RELEVANT Recap: Voodoo Experience
By allyce andrew
November 2, 2011
Coinciding with Halloween weekend, Voodoo Fest's 13th anniversary took place in New Orleans' City Park, but despite the major headliners, Voodoo attracted small crowds for the duration of the unusually chilly October weekend. The festival itself seemed under-produced compared to last year with fewer restrooms, a much smaller electronic stage and a small carnival to make up for the loss of said stage.
Friday featured the soulful and dynamic Fitz & the Tantrums, Ani Difranco, Mates of State and Band of Horses—and that was all before My Chemical Romance and Soundgarden took the stage. However, My Chemical Romance's performance was a bit of a dud as they powered through old and new tracks, attempting to muster some excitement in older festival attendees who seemed to just be waiting for the headliner of the night. Soundgarden took the stage soon after to play their first show in New Orleans since 1996. Their performance was inspiring as Chris Cornell and Co. belted out grunge hits to a surprisingly small group of people.
One quality that makes Voodoo so unique is the local jazz and soul performers always intrinsically present in the line-up; a few of these performers on Saturday were the Treme Brass Band and the Soul Rebels Brass Band. Saturday also showcased music legend after music legend as Metal vets Mastadon played the main stage late in the afternoon and were soon followed by Social Distortion and Snoop Dogg. The heartfelt Canadian musician, Dallas Green, was also present at the festival as City & Colour. The super-hyped DJ Gregg Gillis of Girl Talk also made an appearance, inviting costumed fans onstage to dance with him.

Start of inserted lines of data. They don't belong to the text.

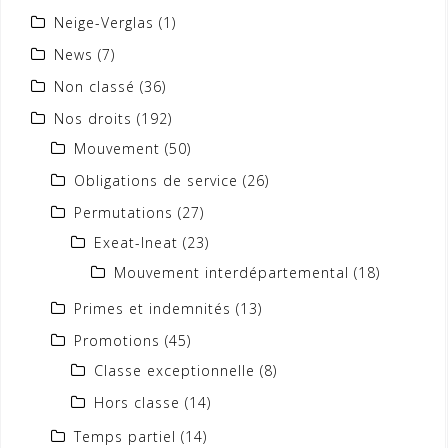
Neige-Verglas
(1)
News
(7)
Non classé
(36)
Nos droits
(192)
Mouvement
(50)
Obligations de service
(26)
Permutations
(27)
Exeat-Ineat
(23)
Mouvement interdépartemental
(18)
Primes et indemnités
(13)
Promotions
(45)
Classe exceptionnelle
(8)
Hors classe
(14)
Temps partiel
(14)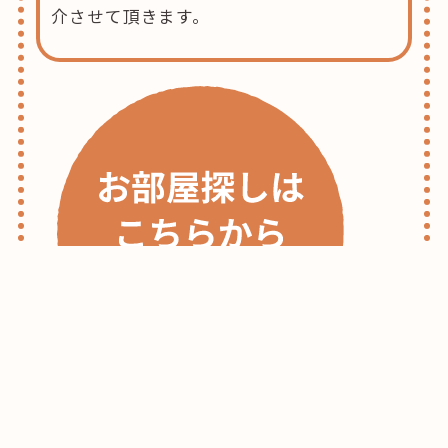
介させて頂きます。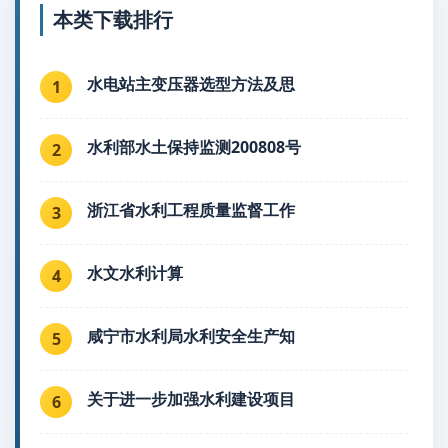
本类下载排行
水电站主变压器选型方法及思
1
水利部水土保持监测200808号
2
浙江省水利工程质量监督工作
3
水文水利计算
4
咸宁市水利局水利安全生产知
5
关于进一步加强水利建设项目
6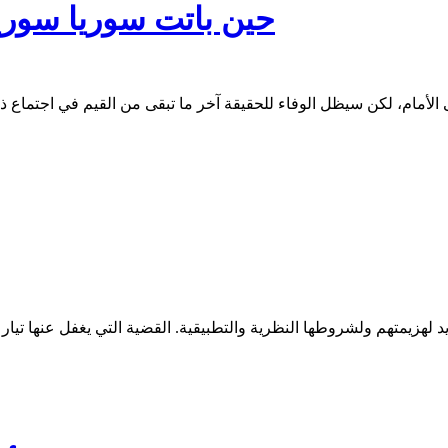
حين باتت سوريا سوريا
 الأمام، لكن سيظل الوفاء للحقيقة آخر ما تبقى من القيم في اجتماع 
 لهزيمتهم ولشروطها النظرية والتطبيقية. القضية التي يغفل عنها تيار ا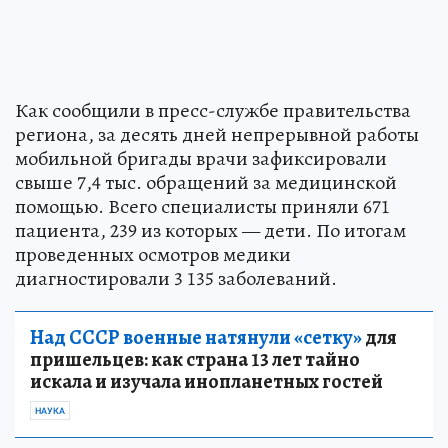
Как сообщили в пресс-службе правительства
региона, за десять дней непрерывной работы
мобильной бригады врачи зафиксировали
свыше 7,4 тыс. обращений за медицинской
помощью. Всего специалисты приняли 671
пациента, 239 из которых — дети. По итогам
проведенных осмотров медики
диагностировали 3 135 заболеваний.
Над СССР военные натянули «сетку»
для
пришельцев: как страна 13 лет тайно
искала и изучала инопланетных гостей
НАУКА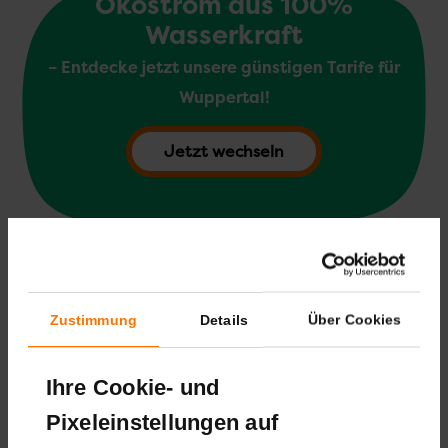
Ökostrom aus 100%
Wasserkraft
– Entdecke jetzt unsere günstigen Tarife für
Wuppertal!
Jetzt wechseln
Zustimmung
Details
Über Cookies
Ihre Cookie- und
Pixeleinstellungen auf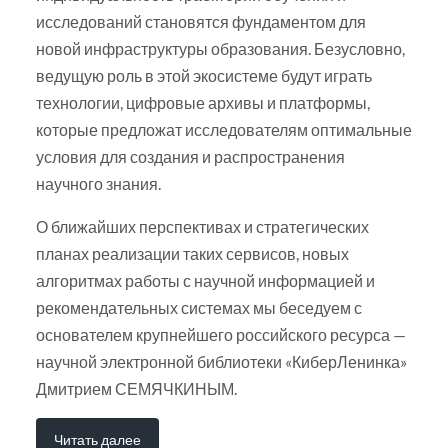
исследований становятся фундаментом для
новой инфраструктуры образования. Безусловно,
ведущую роль в этой экосистеме будут играть
технологии, цифровые архивы и платформы,
которые предложат исследователям оптимальные
условия для создания и распространения
научного знания.
О ближайших перспективах и стратегических
планах реализации таких сервисов, новых
алгоритмах работы с научной информацией и
рекомендательных системах мы беседуем с
основателем крупнейшего российского ресурса —
научной электронной библиотеки «КиберЛенинка»
Дмитрием СЕМЯЧКИНЫМ.
Читать далее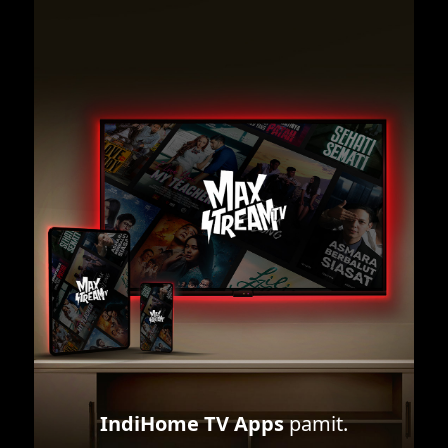
IndiHome TV Apps
pamit.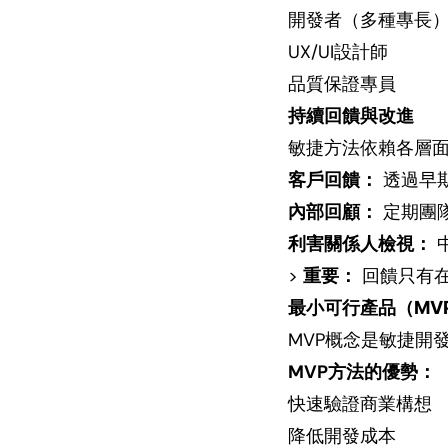
開發者（多種專長
UX/UI設計師
品質保證專員
持續回饋與改進
敏捷方法依賴各層
客戶回饋：
透過早期
內部回顧：
定期團
利害關係人檢視：
>
重要：
回饋只有在
最小可行產品（MV
MVP概念是敏捷開
MVP方法的優勢：
快速驗證商業構想
降低開發成本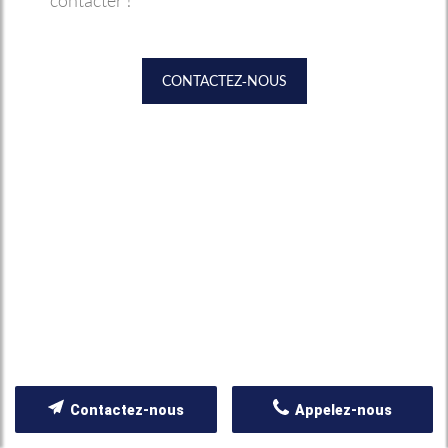
contacter !
CONTACTEZ-NOUS
Contactez-nous
Appelez-nous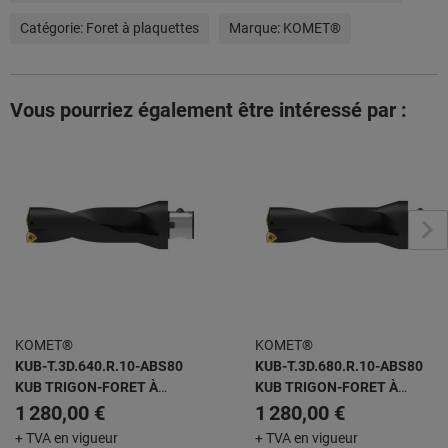
Catégorie:
Foret à plaquettes
Marque:
KOMET®
Vous pourriez également être intéressé par :
KOMET®
KOMET®
KUB-T.3D.640.R.10-ABS80
KUB-T.3D.680.R.10-ABS80
KUB TRIGON-FORET À
KUB TRIGON-FORET À
PLAQUETTES AMOVIBLES
PLAQUETTES AMOVIBLES
1 280,00 €
1 280,00 €
+ TVA en vigueur
+ TVA en vigueur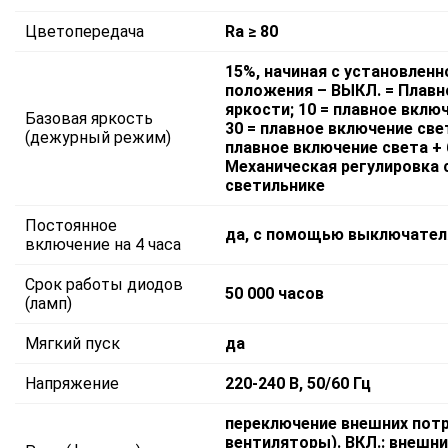
Цветопередача
Ra ≥ 80
15%, начиная с установленн
положения – ВЫКЛ. = Плавн
яркости; 10 = плавное включ
Базовая яркость
30 = плавное включение свет
(дежурный режим)
плавное включение света + 
Механическая регулировка 
светильнике
Постоянное
да, с помощью выключател
включение на 4 часа
Срок работы диодов
50 000 часов
(ламп)
Мягкий пуск
да
Напряжение
220-240 В, 50/60 Гц
переключение внешних потр
вентиляторы). ВКЛ.: внешн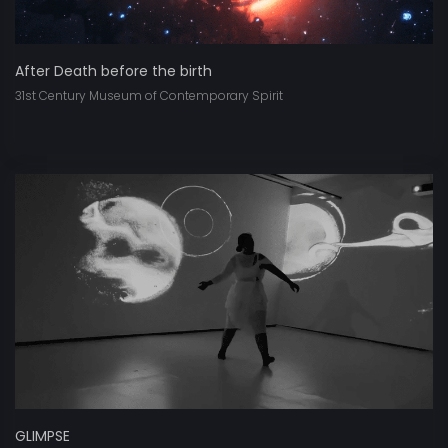
After Death before the birth
31st Century Museum of Contemporary Spirit
GLIMPSE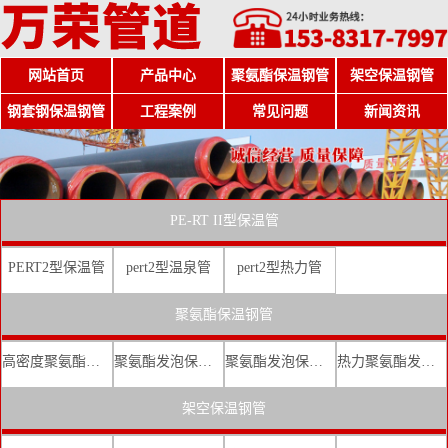
网站首页
产品中心
聚氨酯保温钢管
架空保温钢管
钢套钢保温钢管
工程案例
常见问题
新闻资讯
PE-RT II型保温管
PERT2型保温管
pert2型温泉管
pert2型热力管
聚氨酯保温钢管
高密度聚氨酯发泡保温钢管
聚氨酯发泡保温钢管厂家
聚氨酯发泡保温钢管价格
热力聚氨酯发泡直埋保温钢管
架空保温钢管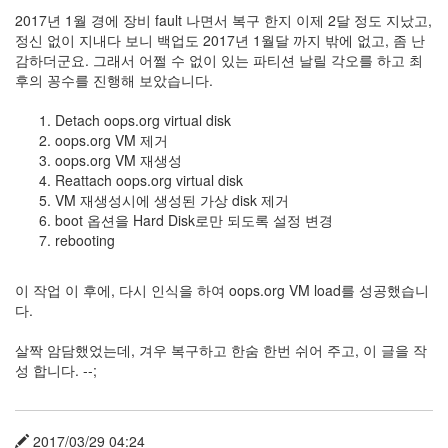
정
2017년 1월 경에 장비 fault 나면서 복구 한지 이제 2달 정도 지났고,
균
정신 없이 지내다 보니 백업도 2017년 1월달 까지 밖에 없고, 좀 난
감하더군요. 그래서 어쩔 수 없이 있는 파티션 날릴 각오를 하고 최
Daweikala
후의 꽁수를 진행해 보았습니다.
AA
1.5V
Detach oops.org virtual disk
Li-
oops.org VM 제거
ion
oops.org VM 재생성
1280...
Reattach oops.org virtual disk
VM 재생성시에 생성된 가상 disk 제거
1
by
boot 옵션을 Hard Disk로만 되도록 설정 변경
김
rebooting
정
균
이 작업 이 후에, 다시 인식을 하여 oops.org VM load를 성공했습니
다.
BASMAN
BLB-
살짝 암담했었는데, 겨우 복구하고 한숨 한번 쉬어 주고, 이 글을 작
AA1650
성 합니다. --;
방
전
테
스
2017/03/29 04:24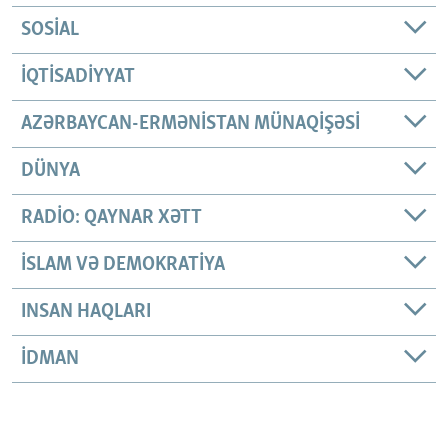
SOSIAL
İQTISADIYYAT
AZƏRBAYCAN-ERMƏNISTAN MÜNAQIŞƏSI
DÜNYA
RADIO: QAYNAR XƏTT
İSLAM VƏ DEMOKRATIYA
INSAN HAQLARI
İDMAN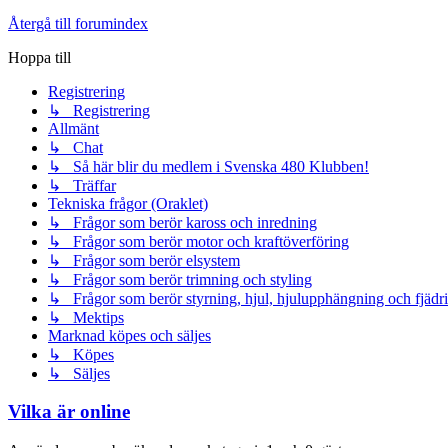
Återgå till forumindex
Hoppa till
Registrering
↳ Registrering
Allmänt
↳ Chat
↳ Så här blir du medlem i Svenska 480 Klubben!
↳ Träffar
Tekniska frågor (Oraklet)
↳ Frågor som berör kaross och inredning
↳ Frågor som berör motor och kraftöverföring
↳ Frågor som berör elsystem
↳ Frågor som berör trimning och styling
↳ Frågor som berör styrning, hjul, hjulupphängning och fjädr
↳ Mektips
Marknad köpes och säljes
↳ Köpes
↳ Säljes
Vilka är online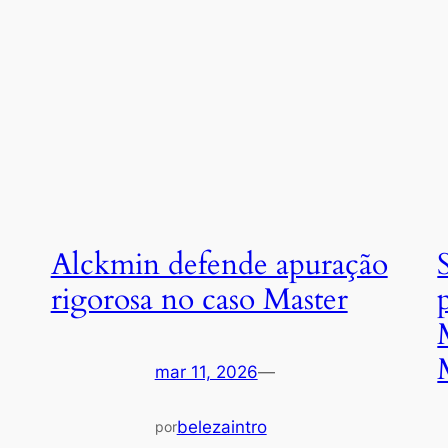
Alckmin defende apuração
rigorosa no caso Master
mar 11, 2026
—
belezaintro
por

Blink-182 closed out the night, opening their set with the classic song "Feeling This" and closed with "Family Reunion." They satisfied fans by playing plenty of old material dating back to the '90s alongside new tracks from their latest album Neighborhoods. Blink remained as endearingly immature as ever, but reached a slightly serious moment when they promoted sobriety before launching into "Man Overboard." (It was a positive jump from Snoop Dogg's performance, which opened with one of his backing members asking how many people were smoking pot.)
The best day of the festival was Sunday. Givers' performance at the Bud Light stage was one of their best yet as they wrapped up their current tour before embarking on a new European stretch. Portugal.The Man also gave a powerful performance of new tracks from In the Mountain In the Cloud, as well as older songs that left fans chanting for more. The lowest point of the day was Odd Future's mid-day performance as they riled up their young crowd with violence, filling their songs' lack of depth with curse words.
Rock legends The Raconteurs and Cheap Trick also performed on Sunday night, almost at the same time, forcing Cheap Trick to man the much smaller Le Carnival stage. The Raconteurs were mind-blowing, as guitarists Brendan Benson and Jack White shredded through a lengthy version of "Blue Vein" and other tracks before closing out with their most popular songs "Steady as She Goes" and "Salute Your Solution."
Though Voodoo Fest was somewhat of a disappointment, it was not a waste. Yes, the crowds were relatively small, but it made it easier for fans to get up close and personal to legendary musicians—even if that meant less funding for production and waiting in line for half an hour to use the restroom.